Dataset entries
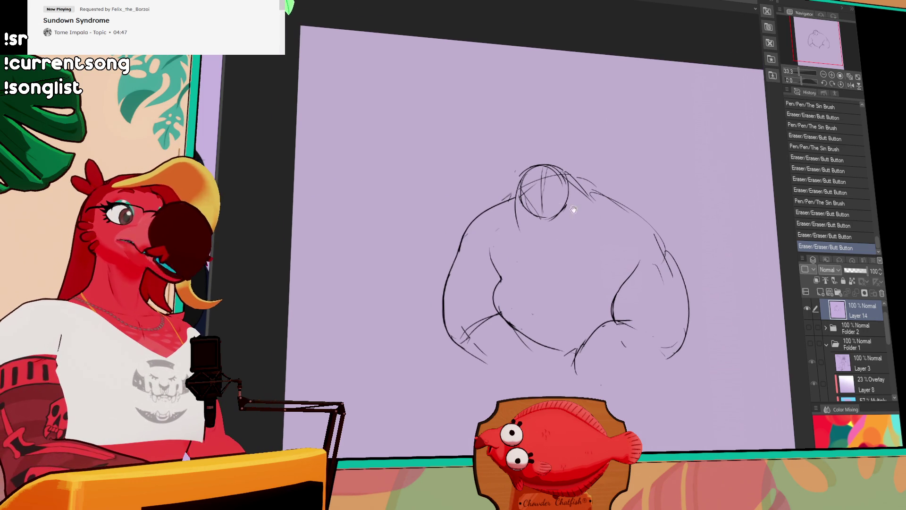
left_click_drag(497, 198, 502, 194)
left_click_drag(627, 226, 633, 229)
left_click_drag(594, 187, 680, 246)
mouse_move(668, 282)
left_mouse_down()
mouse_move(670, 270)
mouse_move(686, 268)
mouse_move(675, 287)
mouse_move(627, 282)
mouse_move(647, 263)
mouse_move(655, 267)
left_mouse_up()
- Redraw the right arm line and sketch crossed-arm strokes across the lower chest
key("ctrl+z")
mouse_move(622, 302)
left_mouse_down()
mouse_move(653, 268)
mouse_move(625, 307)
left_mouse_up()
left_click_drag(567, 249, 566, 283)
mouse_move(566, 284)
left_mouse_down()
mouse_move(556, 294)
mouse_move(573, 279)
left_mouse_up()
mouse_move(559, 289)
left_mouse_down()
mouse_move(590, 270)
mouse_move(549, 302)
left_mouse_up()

- **Exercise directions**:
The images are to be left out; every line above should be set down exactly.

- **Written solution**:
left_click_drag(497, 198, 502, 194)
left_click_drag(627, 226, 633, 229)
left_click_drag(594, 187, 680, 246)
mouse_move(668, 282)
left_mouse_down()
mouse_move(670, 270)
mouse_move(686, 268)
mouse_move(675, 287)
mouse_move(627, 282)
mouse_move(647, 263)
mouse_move(655, 267)
left_mouse_up()
- Redraw the right arm line and sketch crossed-arm strokes across the lower chest
key("ctrl+z")
mouse_move(622, 302)
left_mouse_down()
mouse_move(653, 268)
mouse_move(625, 307)
left_mouse_up()
left_click_drag(567, 249, 566, 283)
mouse_move(566, 284)
left_mouse_down()
mouse_move(556, 294)
mouse_move(573, 279)
left_mouse_up()
mouse_move(559, 289)
left_mouse_down()
mouse_move(590, 270)
mouse_move(549, 302)
left_mouse_up()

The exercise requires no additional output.